VAL OT:RR:CTF:VS H219516 EE

Brenda Bodnar
The Jones Group, Inc.
180 Rittenhouse Circle
Bristol, PA 19007

RE: Transaction value; charges incident to the international shipment of the merchandise

Dear Ms. Bodnar: This is in response to your letter, dated May 24, 2012, in which you request a ruling concerning whether certain charges for services provided by your freight forwarders should be included in the transaction value of the imported merchandise.

FACTS:

The Jones Group, Inc. is the parent company for Jones Apparel Group USA, Inc.; JAG Footwear, Accessories and Retail Corporation; Jones Jeanswear Group, Inc.; and Jones Jewelry Group, Inc. You state that these companies import merchandise from various suppliers around the world and utilize the services of freight forwarders to assist with origin coordination, supplier/vendor communication, cargo handling and a variety of other origin related services. You state that the fees for the services offered encompass the following as examples:

Administration/documentation fees for the preparation of documentation such as Freight Cargo Receipts (“FCR”) and House Bills of Lading (“HBL”); Bill of lading charge by the carrier for issuing the bill of lading; Bill of lading amendment fee charged for changes needed to the bill of lading after it is issued if requested by the shipper; Terminal handling charge; Container Yard (“CY”) monitoring fee for handling the cargo; Customs export declaration fee; Container seal fee for the affixation of a special security seal on the container; Handling charges for handling cargo and processing the shipment; Log-net fee to transmit Importer Security Filing (“ISF”) to CBP; Late gate charges for when the factory needs to deliver the goods to the pier after normal operation hours; Customs export amendment fee for the correction of any customs clearance documentation as requested by the shipper.

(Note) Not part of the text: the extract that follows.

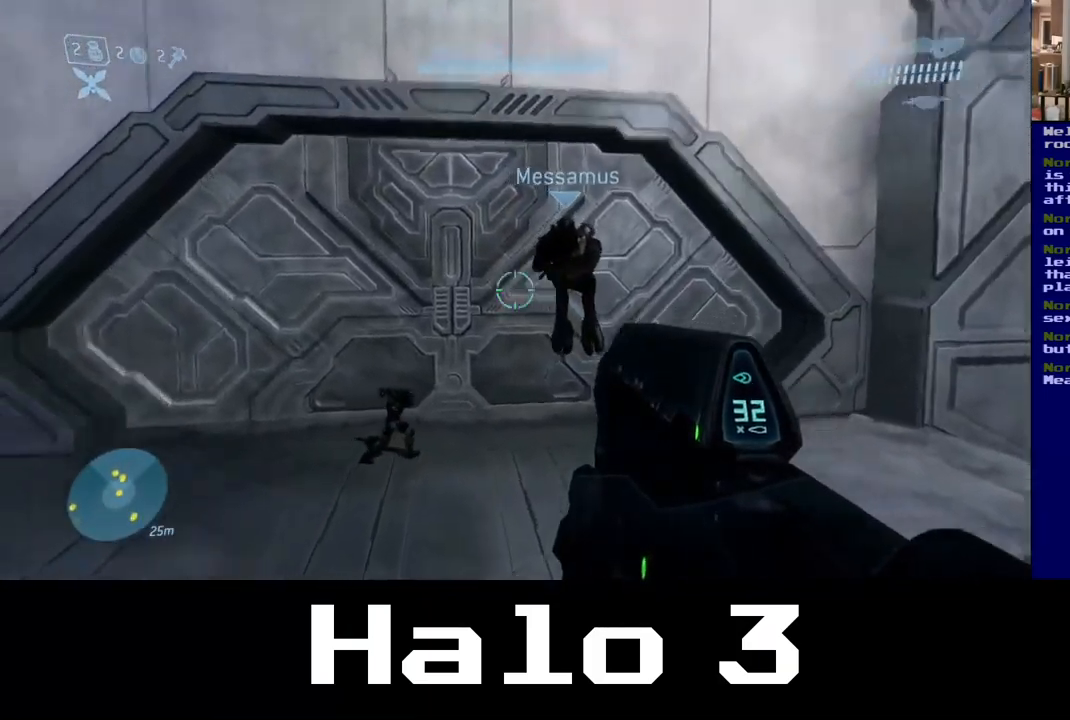
{"buttons": [], "left_stick": "up", "right_stick": "center", "events": [[83, "right_stick", "left"], [367, "right_stick", "center"]]}
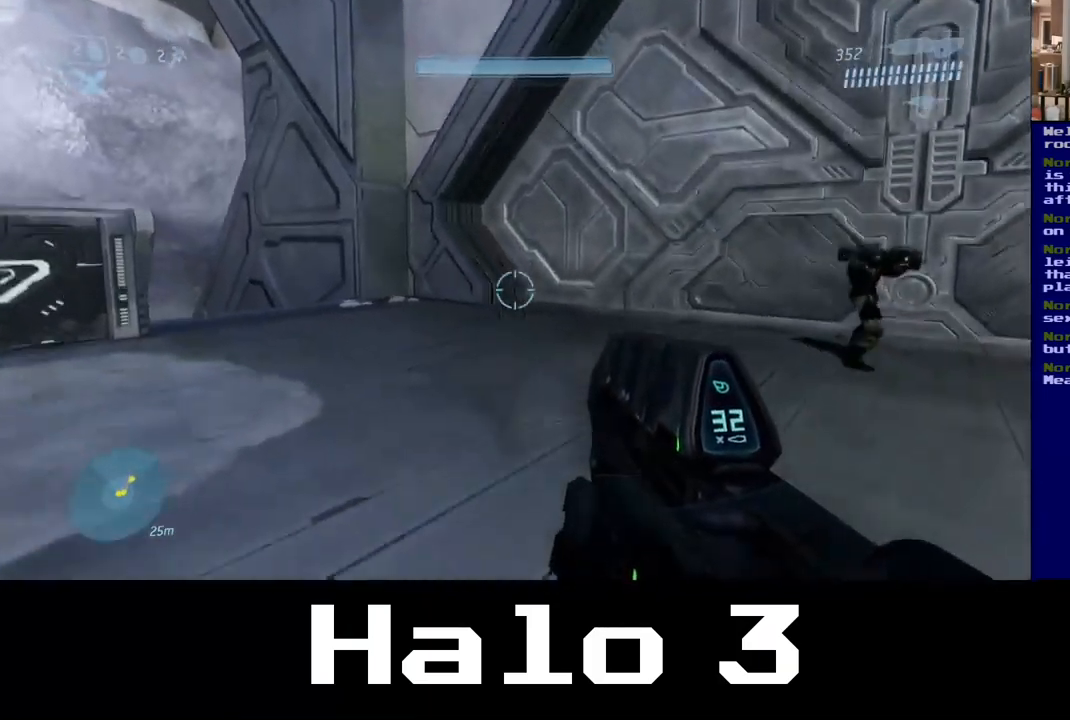
{"buttons": [], "left_stick": "up-right", "right_stick": "left", "events": [[200, "right_stick", "left"], [467, "left_stick", "up-right"]]}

You provided documentation from three sample transactions for illustrative purposes. The documentation consists of purchase orders from the importer to the sellers/manufacturers, commercial invoices, and packing lists from the sellers to the importer for certain apparel and footwear. Each commercial invoice lists the merchandise, the quantity, the unit price, and the total price. You claim that the charges for the services above are included in the invoice as part of the price of the merchandise. The term of sale listed on each invoice is “FOB port of export.”

You also submitted waybills issued by freight forwarders and freight invoices from the freight forwarders to the sellers/manufacturers listing the various charges you claim are incident to the international shipment of the merchandise. The freight invoices reference the waybills and list the breakdown of services and fees charged by the freight forwarders per bill of lading. Additionally, for the first transaction, you submitted a deposit statement from the seller to the freight forwarder for the charges. For the second transaction, you submitted forwarder certificates of receipt issued by the freight forwarder as well as an arrival notice issued by the carrier. For the third transaction, you submitted the freight forwarder’s cargo receipt as well as the freight forwarder’s official receipt to the manufacturer for the payment of services claimed to be incident to the international shipment of the merchandise. All of these documents reference the information on the invoices, packing lists, and the purchase orders.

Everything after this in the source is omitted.